All of the following is an income statement accounts except

1.

LO 2.1Which of these statements is not one of the financial statements?

  1. income statement
  2. balance sheet
  3. statement of cash flows
  4. statement of owner investments

2.

LO 2.1Stakeholders are less likely to include which of the following groups?

  1. owners
  2. employees
  3. community leaders
  4. competitors

3.

LO 2.1Identify the correct components of the income statement.

  1. revenues, losses, expenses, and gains
  2. assets, liabilities, and owner’s equity
  3. revenues, expenses, investments by owners, distributions to owners
  4. assets, liabilities, and dividends

4.

LO 2.1The balance sheet lists which of the following?

  1. assets, liabilities, and owners’ equity
  2. revenues, expenses, gains, and losses
  3. assets, liabilities, and investments by owners
  4. revenues, expenses, gains, and distributions to owners

5.

LO 2.1Assume a company has a $350 credit (not cash) sale. How would the transaction appear if the business uses accrual accounting?

  1. $350 would show up on the balance sheet as a sale.
  2. $350 would show up on the income statement as a sale.
  3. $350 would show up on the statement of cash flows as a cash outflow.
  4. The transaction would not be reported because the cash was not exchanged.

6.

LO 2.1Which of the following statements is true?

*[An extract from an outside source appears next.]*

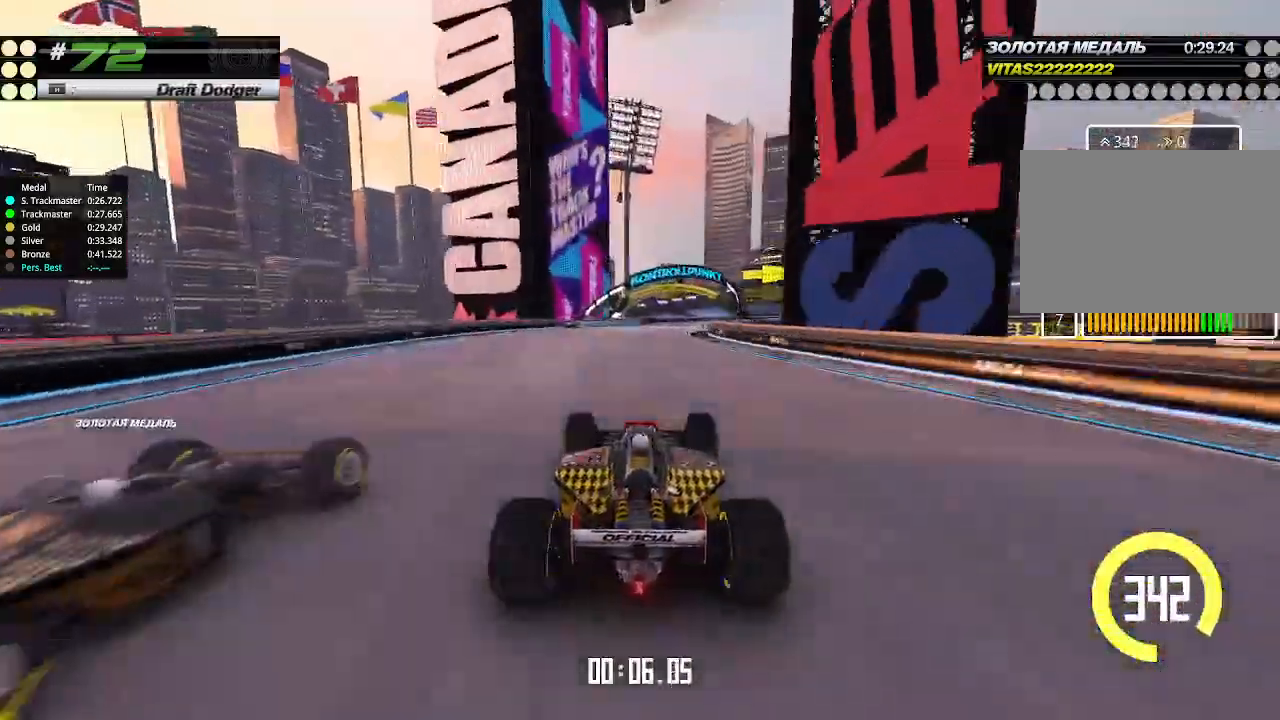
{"keys": ["right", "up"], "events": [[100, "right", "down"], [233, "right", "up"], [300, "right", "down"]]}
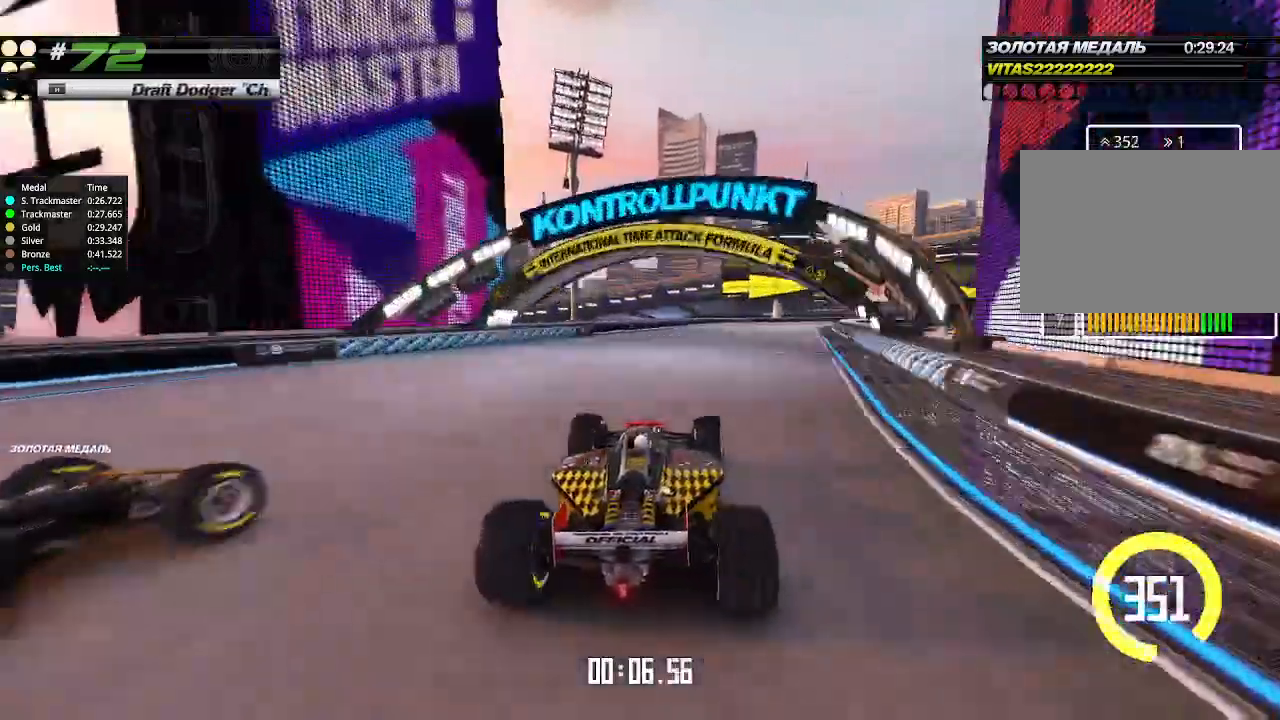
{"keys": ["up"], "events": [[266, "right", "up"], [366, "right", "down"], [500, "right", "up"]]}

  1. Tangible assets lack physical substance.
  2. Tangible assets will be consumed in a year or less.
  3. Tangible assets have physical substance.
  4. Tangible assets will be consumed in over a year.

7.

LO 2.2Owners have no personal liability under which legal business structure?

  1. a corporation
  2. a partnership
  3. a sole proprietorship
  4. There is liability in every legal business structure.

8.

LO 2.2The accounting equation is expressed as ________.

  1. Assets + Liabilities = Owner’s Equity
  2. Assets – Noncurrent Assets = Liabilities
  3. Assets = Liabilities + Investments by Owners
  4. Assets = Liabilities + Owner’s Equity

9.

LO 2.2Which of the following decreases owner’s equity?

  1. investments by owners
  2. losses
  3. gains
  4. short-term loans

10.

LO 2.2Exchanges of assets for assets have what effect on equity?

  1. increase equity
  2. no impact on equity
  3. decrease equity
  4. There is no relationship between assets and equity.

11.

LO 2.2All of the following increase owner’s equity except for which one?

  1. gains
  2. investments by owners
  3. revenues
  4. acquisitions of assets by incurring liabilities

12.

LO 2.3Which of the following is not an element of the financial statements?

  1. future potential sales price of inventory
  2. assets
  3. liabilities
  4. equity

13.

LO 2.3Which of the following is the correct order of preparing the financial statements?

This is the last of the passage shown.